A threshold level of 25-hydroxyvitamin D may exist with potential benefits on glycemic control…. 

Vitamin D supplementation is a common practice throughout the United States. Levels of 25-hydroxyvitamin D, 25(OH)D, that are considered normal are based upon guidelines established primarily from bone metabolism studies. Aside from the important role of Vitamin D on bone metabolism, several associations between non-bone endpoints have been found, including; glucose intolerance, type 2 diabetes, insulin resistance, hypertension, hyperlipidemia, and cardiovascular disease.

In this cross-sectional, retrospective observational study researchers set out to see if a threshold concentration exists for 25(OH)D levels in regards to non-bone endpoints. Researchers further examined the relation between 25(OH)D and race-specific normal ranges to see if a difference exists. Participants in this study included 239 sedentary, postmenopausal women without diabetes who were considered either overweight or obese (average BMI: 33; IQR 29.3 to 35.8). The average age of study participants was 59.7 years (IQR 54 to 64). Of study participants 83 were African American and 156 were Caucasian.

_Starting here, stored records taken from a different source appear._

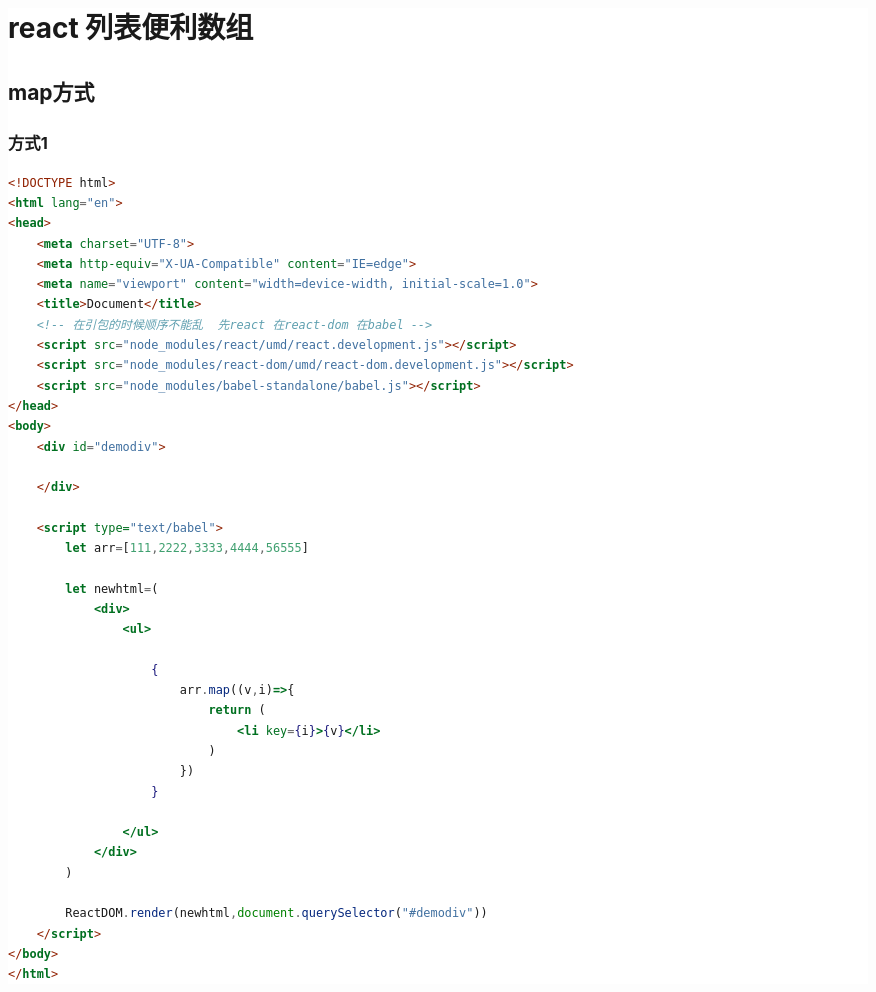 

# react 列表便利数组

## map方式

### 方式1

```html
<!DOCTYPE html>
<html lang="en">
<head>
    <meta charset="UTF-8">
    <meta http-equiv="X-UA-Compatible" content="IE=edge">
    <meta name="viewport" content="width=device-width, initial-scale=1.0">
    <title>Document</title>
    <!-- 在引包的时候顺序不能乱  先react 在react-dom 在babel -->
    <script src="node_modules/react/umd/react.development.js"></script>
    <script src="node_modules/react-dom/umd/react-dom.development.js"></script>
    <script src="node_modules/babel-standalone/babel.js"></script>
</head>
<body>
    <div id="demodiv">

    </div>

    <script type="text/babel">
        let arr=[111,2222,3333,4444,56555]

        let newhtml=(
            <div>
                <ul>
                
                    {
                        arr.map((v,i)=>{
                            return (
                                <li key={i}>{v}</li>
                            )
                        })
                    }
                    
                </ul>
            </div>
        )
            
        ReactDOM.render(newhtml,document.querySelector("#demodiv"))
    </script>
</body>
</html>
```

After collecting data researches using piecewise linear regressions to look for threshold effects in the association among 25(OH)D and the following variables: plasma lipids, glucose, insulin, homeostasis model assessment of insulin resistance, insulin-like growth factor-1, parathyroid hormone (PTH), aerobic fitness, body composition, subcutaneous abdominal and visceral fat, and blood pressure.

The percentage of participants with impaired fasting glucose did not differ significantly by race (African Americans 30%, Caucasians 28%; P < 0.76) or impaired glucose tolerance (African Americans 43%, Caucasians: 36%; P < 0.29). Significant inverse predictors of 25(OH)D concentration included BMI, waist circumference, fat-free mass, percentage fat, visceral fat area, and the ratio of visceral fat to total abdominal fat. Aerobic fitness (VO2max) was found to be directly related to 25(OH)D. No relationships between 25(OH)D levels and blood pressure, IGF-1 (P< 0.071), LDL-C or total cholesterol were found – with the exception of triglycerides.

Bivariate scatter grams of 2-h plasma glucose concentration, fasting insulin concentrations, and insulin resistance plotted against 25(OH)D suggested the presence of a critical 25(OH)D concentration. No evidence was found to suggest race-specific 25(OH)D concentration.

Results from this study suggest a threshold effect of 25(OH)D on glucose–insulin metabolism such that 25(OH)D concentrations <26 mcg/L are inversely associated with outcome and concentrations ≥26 mcg/L are unrelated to outcome in overweight and obese black and white postmenopausal women. While the associations found in this study are interesting, a large, prospective interventional study is needed to confirm the existence of a 26 mcg/L threshold for improving glucose homeostasis and insulin sensitivity.

Additional studies are needed to confirm that these results hold true in other patient populations and sub-populations.

Practice Pearls:

  • Multiple associations between Vitamin D levels and non-bone endpoints have been found over the years however a threshold vitamin D level remains unknown – even if one exists
  • A 25(OH)D threshold level ≥ 26 mcg/L may potentially be associated with improvements in glucose homeostasis and insulin sensitivity – regardless of African or Caucasian race/ethnicity
  • Further studies are needed to confirm these findings and possible clinical implications

Sorkin JD, Vasaitis TS, Streeten E, Ryan AS, Goldberg AP. Evidence for threshold effects of 25-hydroxyvitamin d on glucose tolerance and insulin resistance in black and white obese postmenopausal women. J Nutr. 2014;144(5):734-42.